Cette missive avait donc une double destination. Le ministre, sur l'avis de sa femme, était résolu, dans le cas présumé que ces remontrances ne seraient pas agréées par Louis XVI, de faire passer une copie de cette lettre à l'assemblée, dans l'intime conviction qu'elle en ordonnerait l'impression et l'envoi à tous les départements. Cette pièce serait alors, non comme un résumé d'avis que le ministre, dans l'intimité de la confiance, aurait communiqué à son roi, mais une façon de circulaire, où Roland faisait un pompeux étalage de ses conseils hardis au monarque, saupoudrés de toutes les flagorneries à l'égard des hommes de la révolution et de leurs œuvres, de nature à accroître prodigieusement sa popularité.

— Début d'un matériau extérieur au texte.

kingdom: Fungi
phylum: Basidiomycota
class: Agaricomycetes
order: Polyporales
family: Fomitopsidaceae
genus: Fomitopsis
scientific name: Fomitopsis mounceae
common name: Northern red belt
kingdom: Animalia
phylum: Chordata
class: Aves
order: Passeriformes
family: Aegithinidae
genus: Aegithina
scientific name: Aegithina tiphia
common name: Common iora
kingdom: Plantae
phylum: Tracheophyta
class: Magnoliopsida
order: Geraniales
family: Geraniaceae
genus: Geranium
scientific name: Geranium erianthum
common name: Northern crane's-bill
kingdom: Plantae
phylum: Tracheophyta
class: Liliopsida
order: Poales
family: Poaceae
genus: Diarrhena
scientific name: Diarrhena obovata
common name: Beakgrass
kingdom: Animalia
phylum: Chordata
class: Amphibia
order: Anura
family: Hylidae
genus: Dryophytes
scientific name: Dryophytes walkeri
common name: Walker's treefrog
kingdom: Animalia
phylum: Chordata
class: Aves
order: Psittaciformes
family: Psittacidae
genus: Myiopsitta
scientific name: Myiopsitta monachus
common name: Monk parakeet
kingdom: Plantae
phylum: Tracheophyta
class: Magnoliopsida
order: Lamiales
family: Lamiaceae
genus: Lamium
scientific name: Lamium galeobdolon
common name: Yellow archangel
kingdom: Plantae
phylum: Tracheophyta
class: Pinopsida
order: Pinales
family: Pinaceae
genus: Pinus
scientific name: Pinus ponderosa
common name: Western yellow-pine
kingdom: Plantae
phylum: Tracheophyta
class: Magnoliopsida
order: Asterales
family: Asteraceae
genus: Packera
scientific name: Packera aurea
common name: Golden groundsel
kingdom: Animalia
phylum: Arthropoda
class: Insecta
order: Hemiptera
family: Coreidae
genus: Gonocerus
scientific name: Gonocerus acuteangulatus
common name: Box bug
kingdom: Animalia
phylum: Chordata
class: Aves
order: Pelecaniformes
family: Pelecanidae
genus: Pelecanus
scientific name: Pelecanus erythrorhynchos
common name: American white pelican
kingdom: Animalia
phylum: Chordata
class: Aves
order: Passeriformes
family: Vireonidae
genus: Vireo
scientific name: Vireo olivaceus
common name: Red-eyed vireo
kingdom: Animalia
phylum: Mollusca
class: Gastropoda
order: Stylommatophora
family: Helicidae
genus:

Quel avenir de crédit, d'honneur, allait s'ouvrir alors devant ce défenseur des droits du peuple!

Nous ne prétendons pas faire une analyse complète de cette lettre fameuse; nous nous bornerons à ajouter seulement quelques éclaircissements aux passages les plus saillants de cette pièce que nous croyons devoir rapporter pour constater ici la bonne foi ou non des griefs du ministre de l'intérieur.

Sire, l'état actuel de la France ne peut pas subsister

(1) Ceci seul donne à entendre qu'on s'attendait à être renvoyé.

« PreviousContinue »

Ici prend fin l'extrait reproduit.